Eingehende fachliche Prüfung bereits vor Erteilung
Die Münchener Richter verweisen darauf, dass selbst Patente, deren Erteilung bereits lange zurückliegt, oftmals im Zeitpunkt der Beantragung einer einstweiligen Maßnahme noch kein solches Rechtsbestandsverfahren durchlaufen haben. Der Patentinhaber habe naturgemäß auch gar keinen Einfluss darauf, ob sein Patent nach Erteilung mit einem Einspruch oder einer Nichtigkeitsklage angegriffen wird. Eine einstweilige Maßnahme könne dann trotz eines akuten Verletzungssachverhaltes grundsätzlich erst ergehen, wenn ein Rechtsbestandsverfahren erstinstanzlich abgeschlossen ist. Dies könne viele Monate oder gar Jahre dauern. Die Fortsetzung der Patentverletzung müsse in dieser Zeit nach der zur Überprüfung gestellten Rechtsprechung hingenommen werden, obwohl im Fall eines Patents – anders als bei anderen Rechten des geistigen Eigentums – bereits eine eingehende fachliche Prüfung erfolgt, bevor es erteilt werden kann.

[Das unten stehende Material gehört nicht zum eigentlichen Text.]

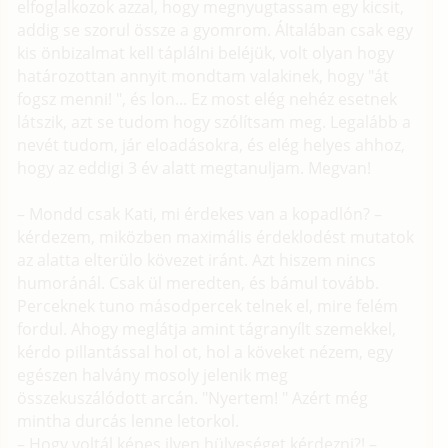
elfoglalkozok azzal, hogy megnyugtassam egy kicsit,
addig se szorul össze a gyomrom. Általában csak egy
kis önbizalmat kell táplálni beléjük, volt olyan hogy
határozottan annyit mondtam valakinek, hogy "át
fogsz menni! ", és lon... Ez most elég nehéz esetnek
látszik, azt se tudom hogy szólítsam meg. Legalább a
nevét tudom, jár eloadásokra, és elég helyes ahhoz,
hogy az eddigi 3 év alatt megtanuljam. Megvan!
– Mondd csak Kati, mi érdekes van a kopadlón? –
kérdezem, miközben maximális érdeklodést mutatok
az alatta elterülo kövezet iránt. Azt hiszem nincs
humoránál. Csak ül meredten, és bámul tovább.
Perceknek tuno másodpercek telnek el, mire felém
fordul. Ahogy meglátja amint tágranyílt szemekkel,
kérdo pillantással hol ot, hol a köveket nézem, egy
egészen halvány mosoly jelenik meg
összekuszálódott arcán. "Nyertem! " Azért még
mintha durcás lenne letorkol.
– Hogy voltál képes ilyen hülyeséget kérdezni?! –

Systemische Schwächen des einstweiligen Rechtsschutzes in Patentstreitigkeiten
Ganz gleich wie die europäischen Richter in Luxemburg über die deutsche Rechtspraxis urteilen mögen. Sämtliche Schwächen des Systems des einstweiligen Rechtsschutzes werden dadurch nicht beseitigt. Die Prüfung einer Patentverletzung, nämlich die genaue Ermittlung des patentgeschützten Gegenstandes und die Verletzungsanalyse, ist auch für versierte Richter schwer und für ein einstweiliges Verfügungsverfahren, bei der in kürzester Zeit immer nur eine summarische Prüfung erfolgen kann, oftmals nicht geeignet. Die Richter sind jedoch daran gehindert, den Erlass einer einstweiligen Verfügung nur deshalb abzulehnen, weil die zu bearbeitende Materie und Sachfragen zu komplex sind. In der Folge sind Fehlentscheidungen vorprogrammiert. Auch sind die Gerichte an den Rechtsbestand des Patents gebunden und können selbst bei begründeten Zweifeln den Erlass der einstweiligen Verfügung nicht ablehnen, solange nicht schon ein Einspruchs- oder Nichtigkeitsverfahrens anhängig ist. Zwar können die Gerichte dem Patentinhaber für die Vollziehung einer einstweiligen Verfügung eine Sicherheitsleistung auferlegen. Der aus einer zu Unrecht ergangenen einstweiligen Verfügung entstandene Schaden ist meist nicht wiedergutzumachen: Wer auf einer Leitmesse seine Produktinnovationen aufgrund vermeintlicher Patentverletzung nicht präsentieren darf, dem nützt es kaum, wenn die einstweilige Verfügung Monate oder Jahre später wieder aufgehoben wird. Das Produkt wird keinen Käufer mehr finden.